Eli Lilly CEO David Ricks has fired a shot across the bow to aspiring weight loss competitors like AbbVie and Pfizer with amylin assets under development. Lilly has “dialed out” a key hormone receptor in its molecule to drive better efficacy without side effects—something the rival companies have not done, according to Ricks.
The scientific tit-for-tat began Monday, when Ricks, appearing on a podcast with investment company Woodline Partners, said his company’s up-and-coming obesity drug eloralintide is better than its rivals because of a heavy bias for amylin. A Phase 2 trial showed that eloralintide is biased 12-1 for amylin and just 1 to calcitonin, which Ricks suggested drives higher weight loss.
This pathway has become the next big thing in the obesity pipeline. The amylin hormone is involved in satiation and control of food intake.
Eloralintide is a selective amylin receptor agonist, which differs from rival products, which are dual amylin and calcitonin receptor agonists (DACRA)—hitting two receptors.
“There’s a receptor in that family that they all hit that causes some GI that’s the calcitonin receptor. We pushed that out,” Ricks explained on the podcast. That way, the drug should avoid common gastrointestinal side effects and require less complex titration.
Lilly has already achieved 20% weight loss at 48 weeks with eloralintide in a Phase 2 clinical trial, results Ricks said will lead to the drug becoming a major product. The company is eyeing a combination approach with its blockbuster tirzepatide—marketed as Zepbound for weight loss and Mounjaro for diabetes—to boost weight loss. Eloralintide has now moved on to a registrational Phase 3 trial.

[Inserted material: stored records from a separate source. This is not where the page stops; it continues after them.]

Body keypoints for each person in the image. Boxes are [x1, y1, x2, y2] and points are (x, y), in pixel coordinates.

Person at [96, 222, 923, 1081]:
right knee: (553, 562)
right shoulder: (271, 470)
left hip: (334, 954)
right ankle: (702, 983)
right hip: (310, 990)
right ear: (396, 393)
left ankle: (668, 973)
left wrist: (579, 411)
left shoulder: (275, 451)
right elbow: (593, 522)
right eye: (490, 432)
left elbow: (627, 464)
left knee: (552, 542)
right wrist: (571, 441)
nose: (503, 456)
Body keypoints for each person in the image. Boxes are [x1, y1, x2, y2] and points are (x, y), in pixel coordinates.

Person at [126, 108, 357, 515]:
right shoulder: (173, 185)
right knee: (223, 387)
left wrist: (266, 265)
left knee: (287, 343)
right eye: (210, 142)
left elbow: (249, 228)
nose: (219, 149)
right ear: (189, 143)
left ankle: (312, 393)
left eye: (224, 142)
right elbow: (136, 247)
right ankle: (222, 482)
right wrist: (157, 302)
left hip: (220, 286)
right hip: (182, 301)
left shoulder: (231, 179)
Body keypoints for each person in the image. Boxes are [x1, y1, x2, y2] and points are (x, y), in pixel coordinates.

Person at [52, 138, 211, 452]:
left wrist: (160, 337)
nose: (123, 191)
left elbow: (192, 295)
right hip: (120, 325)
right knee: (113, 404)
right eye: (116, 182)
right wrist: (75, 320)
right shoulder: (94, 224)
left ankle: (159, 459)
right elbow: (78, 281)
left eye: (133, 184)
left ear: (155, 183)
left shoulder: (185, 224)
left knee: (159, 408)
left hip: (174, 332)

AbbVie’s executives were asked to respond to Rick’s dismissal of the dual amylin approach during a first quarter earnings call on Wednesday. The company’s weight loss work is still early days, with ABBV-295 in Phase 1 testing.

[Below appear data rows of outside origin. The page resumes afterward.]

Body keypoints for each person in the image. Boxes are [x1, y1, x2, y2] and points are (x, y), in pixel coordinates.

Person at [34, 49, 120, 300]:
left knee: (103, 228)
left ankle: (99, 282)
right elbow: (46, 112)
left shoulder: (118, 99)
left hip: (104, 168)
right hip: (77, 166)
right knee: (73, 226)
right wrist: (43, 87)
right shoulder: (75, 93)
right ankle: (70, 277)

Chief Scientific Officer Roopal Thakker argued that the calcitonin receptor has benefits to bone health and that this could be a key asset to AbbVie’s approach
“That could be very important for women, especially as they get older. And we know with rapid weight loss, you do see loss of bone density,” Thakker said. “At this stage, we see this as a potential advantage because of the efficacy and tolerability that we’ve seen to date.”
The current trial mostly enrolls men with BMIs around 29, in which Thakker told analysts that ABBV-295 has shown “substantial” weight loss. AbbVie plans to conduct scans throughout testing to monitor for bone preservation. Future testing will include more woman, bringing the gender ratio closer to 50/50.
Besides AbbVie, companies such as Novo Nordisk, Pfizer and Structure Therapeutics are also developing DACRA molecules.
Amylin has not been an easy target. Another Big Pharma aspiring to tap into the obesity market, Roche, recently suffered a blow to its plans as the Zealand Pharma–partnered asset petrelintide achieved just 9% weight loss at 42 weeks in a Phase 2 trial. CEO Thomas Schinecker, however, stood by the asset on the company’s first quarter earnings call last week, insisting that the drug has a future as “it’s so tolerable.”
ABBV-295, meanwhile, elicited over 9% weight loss at 13 weeks in a Phase 1 trial.